**DOCUMENT TEXT:**
Start of Block

Though Beijing proves otherwise, the Olympic Games don't always require fireworks encapsulated in building form. Sometimes a quieter approach is called for. When working on the London bid in 2003, Populous, the architecture firm that lead the design of the games’ infrastructure, decided that as London already had many historic, iconic landmarks, it would let the city—and not a show-stopping new building—take center stage. Beach volleyball events, for example, occur at Horse Guards Parade, where Queen Elizabeth I's birthday was celebrated annually. Architect Jeff Keas, project design lead of the 2012 Olympics, says that the Kansas City, Mo.–based firm only built new buildings where they would serve a direct, lasting purpose. In total, the firm had a hand in 35 competition venues and over 100 non-competition venues, such as the press center, transportation depots, and training venues—many of them flexible and temporary structures. As Keas says, “There is life after 2012.” ARCHITECT caught Keas in the middle of Olympic festivities—weeks before he moves back to Denver, after five years of living in London—to tell us how Populous designed for the paramount sporting event in the world’s cultural capital.
You were at the Olympic Opening Ceremonies. How did the stadium look that night filled with people and finally doing what you had designed it to do?
It was just fantastic. You know it was a made-for-TV show, but being in the stadium was so nice. And it was very creative, very innovative, whimsical; I was in tears when Rowan Atkinson was doing his "Chariots of Fire" bit. It was just magical at night to see this decade of work that we had been doing.

End of Block

**WORK REQUEST:**
List every city named in the interview about the London Olympics. The records that follow come from a separate source, not from this interview.

**PROVIDED MATERIAL:**
Start of Block

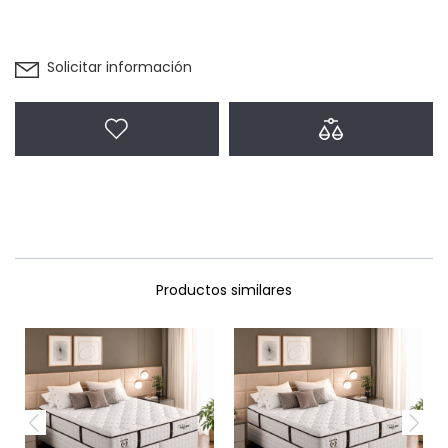
Solicitar información
Agregar a favoritos
Agregar a com
Productos similares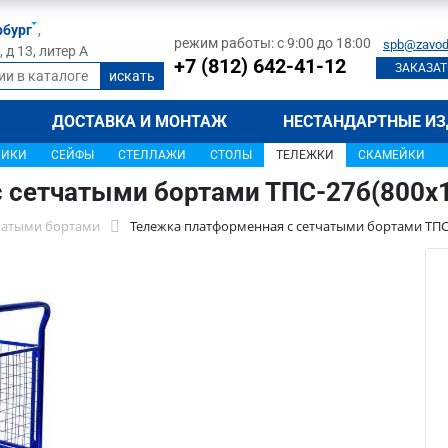
рбург
,
режим работы: с 9:00 до 18:00
spb@zavod
д 13, литер А
+7 (812) 642-41-12
ЗАКАЗАТ
ДОСТАВКА И МОНТАЖ
НЕСТАНДАРТНЫЕ ИЗ
ЩИКИ
СЕЙФЫ
СТЕЛЛАЖИ
СТОЛЫ
ТЕЛЕЖКИ
СКАМЕЙКИ
 сетчатыми бортами ТПС-27б(800х
тчатыми бортами
Тележка платформенная с сетчатыми бортами ТПС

End of Block

**ANSWER TO THIS EXERCISE:**
Beijing, London, Kansas City, Denver